## [TASK STATEMENT]
Copy out every record exactly.

Body or hand keypoint data:
::::

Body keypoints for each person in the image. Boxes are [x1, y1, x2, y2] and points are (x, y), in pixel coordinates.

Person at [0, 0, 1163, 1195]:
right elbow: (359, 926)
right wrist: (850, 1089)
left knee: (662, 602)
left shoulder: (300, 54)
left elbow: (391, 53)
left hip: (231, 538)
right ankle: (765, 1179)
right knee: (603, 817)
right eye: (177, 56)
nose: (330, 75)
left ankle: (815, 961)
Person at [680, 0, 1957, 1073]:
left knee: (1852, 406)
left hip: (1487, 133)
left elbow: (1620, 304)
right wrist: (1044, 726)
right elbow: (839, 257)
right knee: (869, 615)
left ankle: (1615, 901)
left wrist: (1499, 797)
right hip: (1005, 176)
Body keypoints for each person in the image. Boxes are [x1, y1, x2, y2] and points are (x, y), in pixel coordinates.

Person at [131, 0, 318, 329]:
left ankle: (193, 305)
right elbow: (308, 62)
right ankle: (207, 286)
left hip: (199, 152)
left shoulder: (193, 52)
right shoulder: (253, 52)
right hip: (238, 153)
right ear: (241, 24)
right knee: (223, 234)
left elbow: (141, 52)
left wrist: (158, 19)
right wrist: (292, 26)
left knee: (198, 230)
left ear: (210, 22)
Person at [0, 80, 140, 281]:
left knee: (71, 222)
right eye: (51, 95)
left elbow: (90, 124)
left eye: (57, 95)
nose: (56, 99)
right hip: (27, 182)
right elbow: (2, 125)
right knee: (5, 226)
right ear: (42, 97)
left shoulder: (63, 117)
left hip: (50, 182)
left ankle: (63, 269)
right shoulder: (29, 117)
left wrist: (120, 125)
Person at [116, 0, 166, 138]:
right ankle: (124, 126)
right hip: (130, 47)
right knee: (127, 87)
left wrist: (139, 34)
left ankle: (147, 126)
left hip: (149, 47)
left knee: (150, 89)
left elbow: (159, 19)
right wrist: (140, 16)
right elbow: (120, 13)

::::

## [SOLUTION TO THIS EXERCISE]
Body keypoints for each person in the image. Boxes are [x1, y1, x2, y2] and points are (x, y), in pixel coordinates.

Person at [0, 0, 1163, 1195]:
right elbow: (359, 926)
right wrist: (850, 1089)
left knee: (662, 602)
left shoulder: (300, 54)
left elbow: (391, 53)
left hip: (231, 538)
right ankle: (765, 1179)
right knee: (603, 817)
right eye: (177, 56)
nose: (330, 75)
left ankle: (815, 961)
Person at [680, 0, 1957, 1073]:
left knee: (1852, 406)
left hip: (1487, 133)
left elbow: (1620, 304)
right wrist: (1044, 726)
right elbow: (839, 257)
right knee: (869, 615)
left ankle: (1615, 901)
left wrist: (1499, 797)
right hip: (1005, 176)
Body keypoints for each person in the image. Boxes are [x1, y1, x2, y2] and points are (x, y), in pixel coordinates.

Person at [131, 0, 318, 329]:
left ankle: (193, 305)
right elbow: (308, 62)
right ankle: (207, 286)
left hip: (199, 152)
left shoulder: (193, 52)
right shoulder: (253, 52)
right hip: (238, 153)
right ear: (241, 24)
right knee: (223, 234)
left elbow: (141, 52)
left wrist: (158, 19)
right wrist: (292, 26)
left knee: (198, 230)
left ear: (210, 22)
Person at [0, 80, 140, 281]:
left knee: (71, 222)
right eye: (51, 95)
left elbow: (90, 124)
left eye: (57, 95)
nose: (56, 99)
right hip: (27, 182)
right elbow: (2, 125)
right knee: (5, 226)
right ear: (42, 97)
left shoulder: (63, 117)
left hip: (50, 182)
left ankle: (63, 269)
right shoulder: (29, 117)
left wrist: (120, 125)
Person at [116, 0, 166, 138]:
right ankle: (124, 126)
right hip: (130, 47)
right knee: (127, 87)
left wrist: (139, 34)
left ankle: (147, 126)
left hip: (149, 47)
left knee: (150, 89)
left elbow: (159, 19)
right wrist: (140, 16)
right elbow: (120, 13)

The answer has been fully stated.